* DAFTAR TUGAS:
• A. Kembalikan bagian teks tentang Piagam Madinah, mulai dari "Dalam Pasal 4" dan berakhir pada "rela menerima diat.", tanpa mengubah satu huruf pun.
• B. Tolong jawab pertanyaan berikut berdasarkan teks tentang Piagam Madinah:
(i) Menurut Pasal 4, ancaman pidana apa yang menyertai larangan pembunuhan terhadap orang mukmin?
(ii) Pasal berapa yang memberikan kebebasan memeluk agama kepada Yahudi Bani Jusyam?
(iii) Terhadap siapa Rasulullah pernah menegakkan hukum tanpa pandang bulu?

* TEKS YANG DIBERIKAN:
□ □ □ □

Dalam Pasal 4 Piagam Madinah, tercantum dengan tegas larangan pembunuhan terhadap orang mukmin untuk kepentingan orang kafir dan tidak boleh membantu orang kafir untuk membunuh orang muslim. Larangan tersebut bukan hanya sekedar larangan, melainkan disertai sanksi dengan ancaman pidana mati, kecuali wali di terbunuh rela menerima diat.
- Hak Kemerdekaan Beragama
Dalam Pasal 25 disebutkan dengan jelas:
“Sesungguhnya Yahudi Bani ‘Auf satu umat bersama orang-orang mukmin, bagi kaum Yahudi agama mereka dan bagi orang-orang muslim agama mereka, termasuk sekutu-sekutu dan diri mereka kecuali orang-orang yang berlaku zalim dan berbuat dosa atau khianat, karena sesungguhnya orang yang demikian hanya akan mencelakakan diri dan keluarganya”
Pasal ini menegaskan dan diperoleh kesimpulan bahwa masing-masing golongan yang bersatu sebagai peserta dari piagam madinah bebas dan merdeka memeluk agama mereka.
Selain kepada Bani Auf, kemerdekaan atau kebebasan memeluk agama diberikan juga kepara Yahudi Bani An Najjar (Pasal 26), Yahudi Bani Al Harits (Pasal 27), Yahudi Bani Sa’idah (Pasal 28), Yahudi Bani Jusyam (Pasal 29), Yahudi Bani Aus (Pasal 30), Yahudi Bani Tsa’labah (Pasal 31), Yahudi Bani Jafnah (Pasal 32), Yahudi Bani Syatibah (Pasal 33), sekutu-kutu Tsa’labah (Pasal 34), kerabat Yahudi di luar kota Madinah sama memperoleh perlakuan seperti orang Yahudi (Pasal 33).
- Hak Perlindungan Keamanan
Adanya kebebasan yang diberikan kepada penduduk Madinah, diatur oleh batasan-batasan yang harus dipatuhi. Rasulullah Shallahu alaihi wa Sallam tidak pernah memberikan ruang dan kesempatan melakukan kezaliman dan pengkhianatan.
Dalam Piagam Madinah pasal 47 disebutkan, “Sesungguhnya piagam ini tidak membela orang zalim dan berkhianat . Orang yang keluar (terjamin) kemanannya, orang yang berada di Madinah aman, kecuali orang yang zalim dan khianat”
Penegakan hukum tanpa pandang bulu ini pernah ditegakkan oleh Rasulullah terhadap Bani Qainuqa yang melakukan tindakan permusuhan terhadap umat Islam.

□ □ □ □

* KUMPULAN DATA:

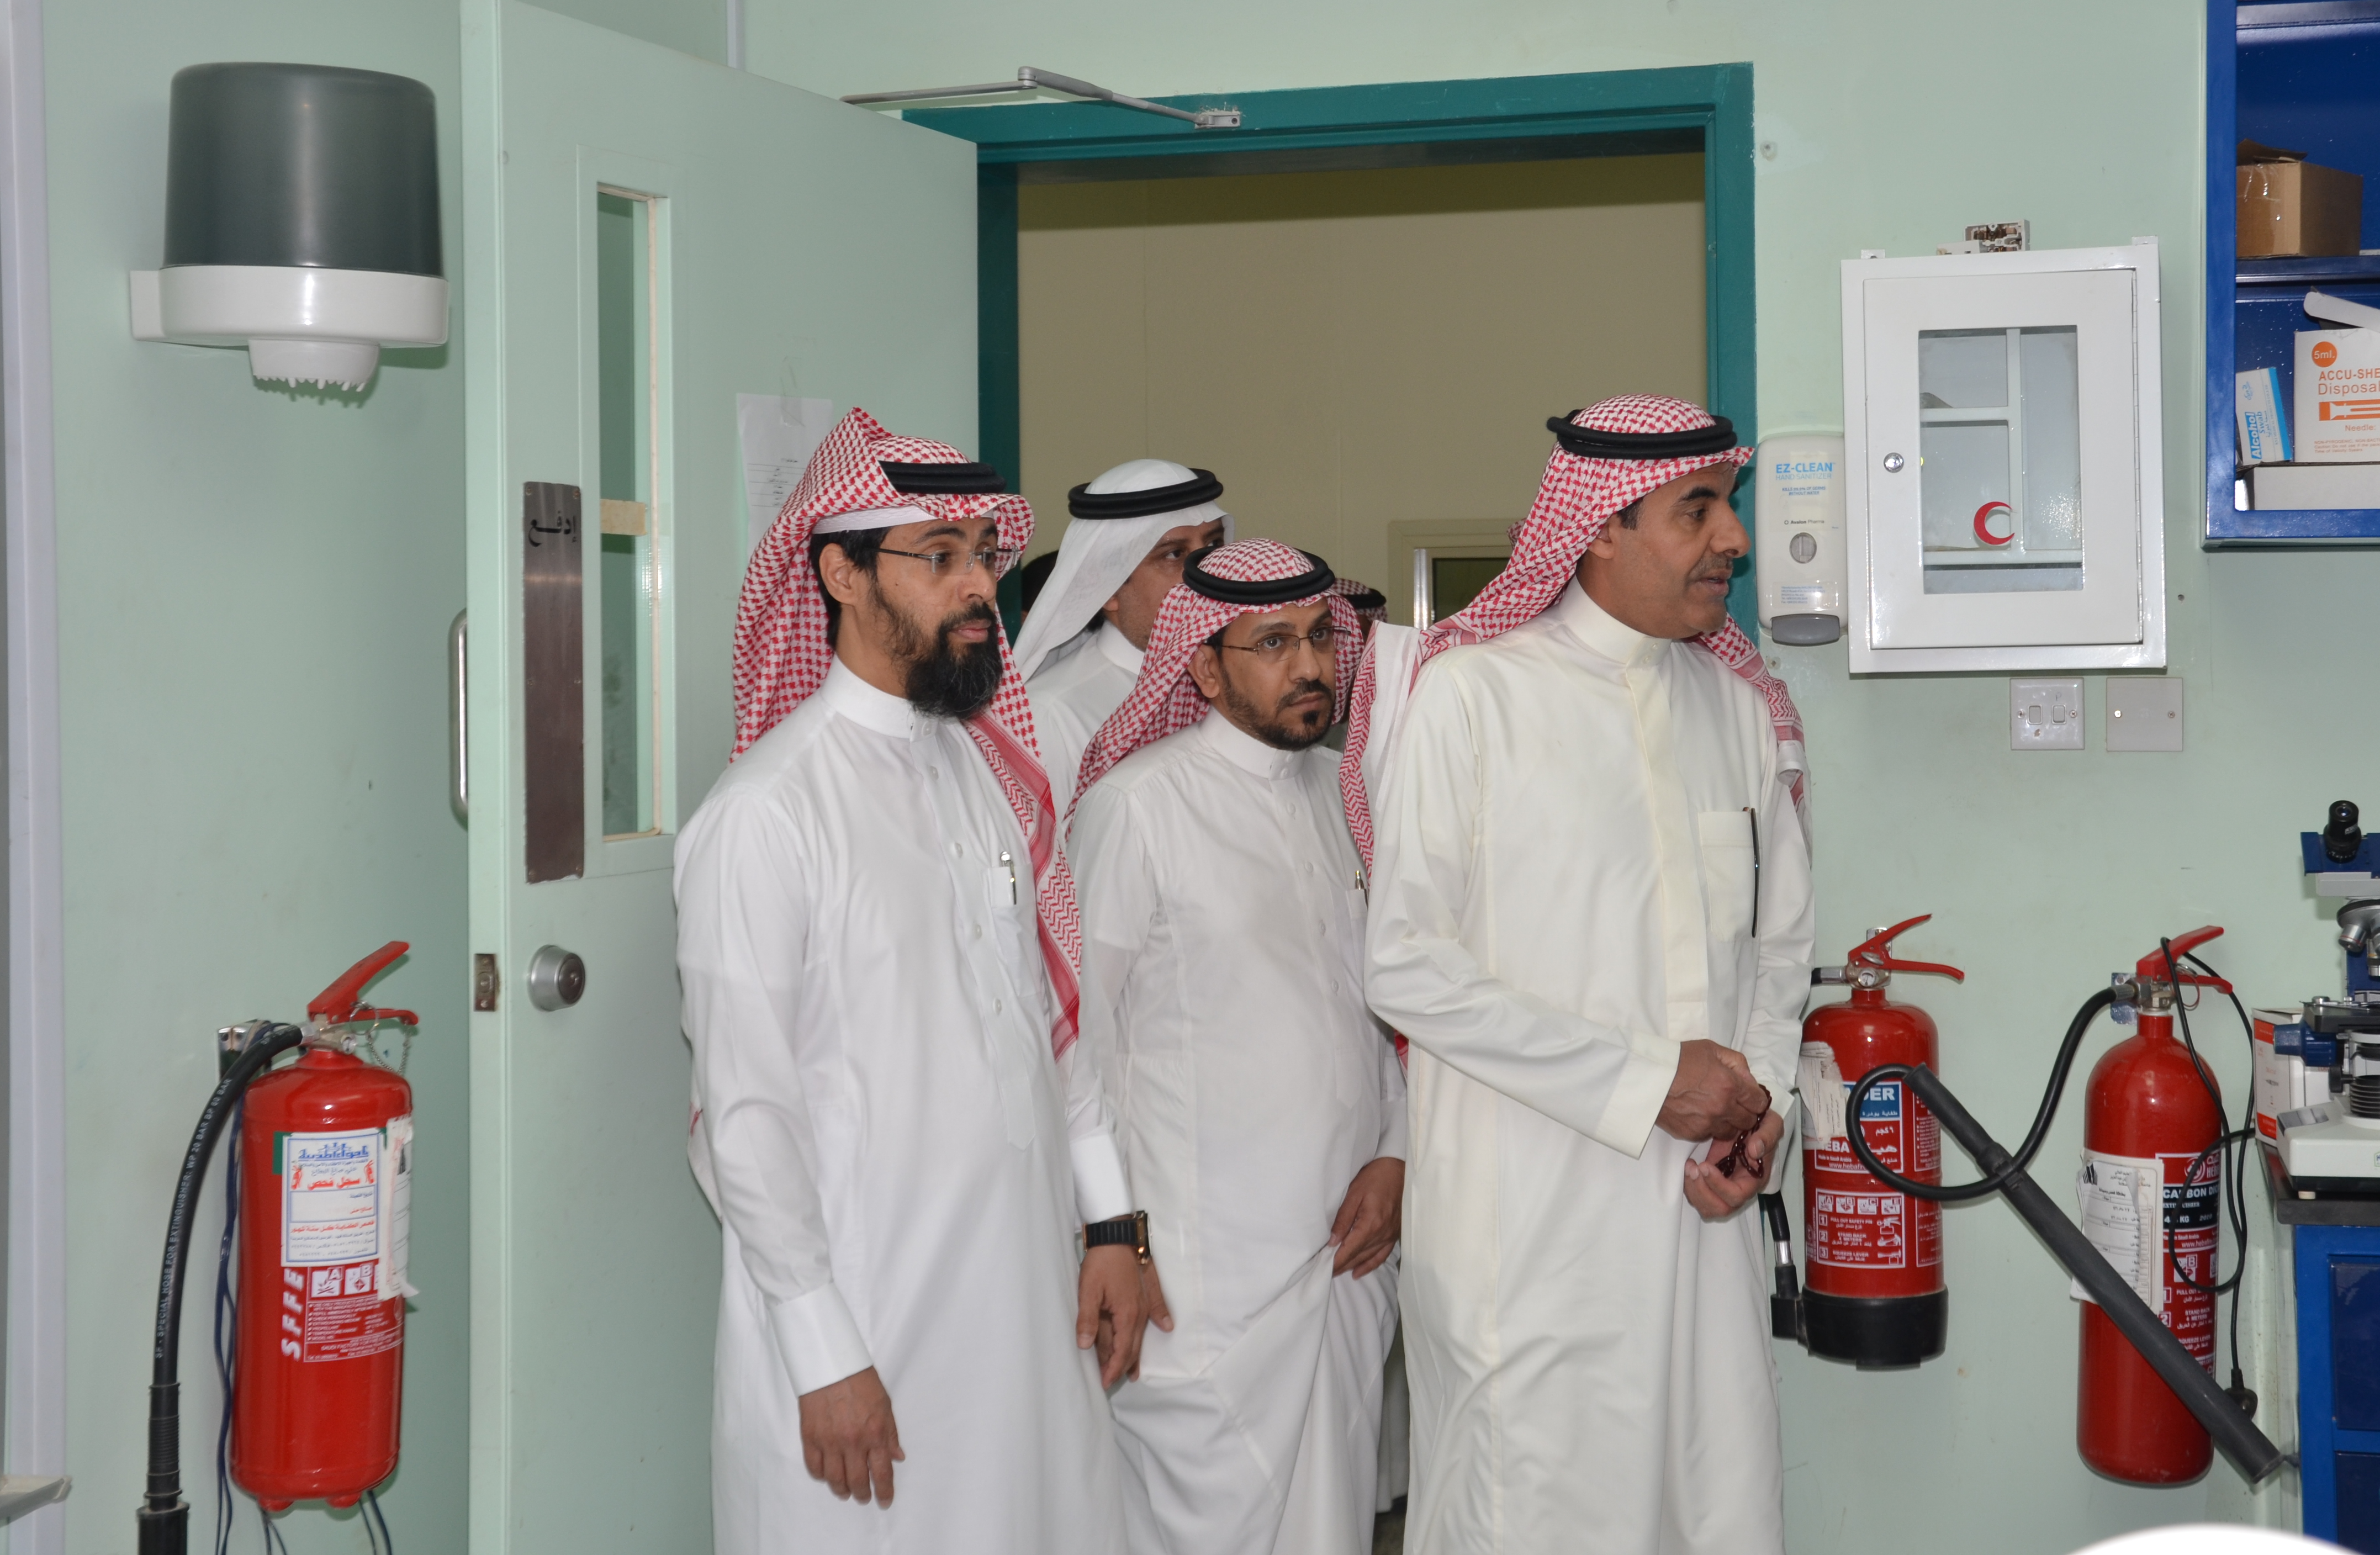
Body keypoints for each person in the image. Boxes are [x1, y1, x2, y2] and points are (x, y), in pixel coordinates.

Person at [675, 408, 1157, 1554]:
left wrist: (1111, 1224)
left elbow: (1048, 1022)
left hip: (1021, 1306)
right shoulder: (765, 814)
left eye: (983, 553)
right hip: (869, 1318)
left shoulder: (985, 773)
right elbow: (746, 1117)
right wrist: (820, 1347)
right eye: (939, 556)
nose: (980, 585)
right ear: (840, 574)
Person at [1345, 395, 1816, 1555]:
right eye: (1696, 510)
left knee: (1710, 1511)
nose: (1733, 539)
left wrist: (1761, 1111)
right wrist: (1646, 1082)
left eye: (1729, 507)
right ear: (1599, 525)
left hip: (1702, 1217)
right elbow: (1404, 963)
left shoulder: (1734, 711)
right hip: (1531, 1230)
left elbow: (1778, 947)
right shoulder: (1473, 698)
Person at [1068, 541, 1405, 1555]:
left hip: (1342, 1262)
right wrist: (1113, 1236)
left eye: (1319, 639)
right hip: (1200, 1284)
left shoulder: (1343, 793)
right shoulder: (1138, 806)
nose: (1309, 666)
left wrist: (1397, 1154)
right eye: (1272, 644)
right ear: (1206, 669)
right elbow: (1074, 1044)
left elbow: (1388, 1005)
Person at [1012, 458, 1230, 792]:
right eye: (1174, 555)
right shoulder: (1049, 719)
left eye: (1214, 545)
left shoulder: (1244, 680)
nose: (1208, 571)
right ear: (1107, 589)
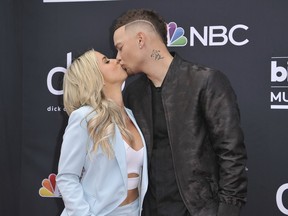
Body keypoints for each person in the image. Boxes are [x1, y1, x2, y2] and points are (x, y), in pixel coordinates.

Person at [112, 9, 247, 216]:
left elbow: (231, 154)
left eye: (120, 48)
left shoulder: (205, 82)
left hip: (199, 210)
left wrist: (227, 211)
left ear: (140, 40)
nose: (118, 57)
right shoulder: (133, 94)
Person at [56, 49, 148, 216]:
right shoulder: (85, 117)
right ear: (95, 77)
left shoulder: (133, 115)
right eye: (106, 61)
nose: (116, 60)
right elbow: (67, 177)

□ □ □ □

* JAWABAN:
• A.
Dalam Pasal 4 Piagam Madinah, tercantum dengan tegas larangan pembunuhan terhadap orang mukmin untuk kepentingan orang kafir dan tidak boleh membantu orang kafir untuk membunuh orang muslim. Larangan tersebut bukan hanya sekedar larangan, melainkan disertai sanksi dengan ancaman pidana mati, kecuali wali di terbunuh rela menerima diat.

• B.
(i) Ancaman pidana mati.
(ii) Pasal 29.
(iii) Terhadap Bani Qainuqa.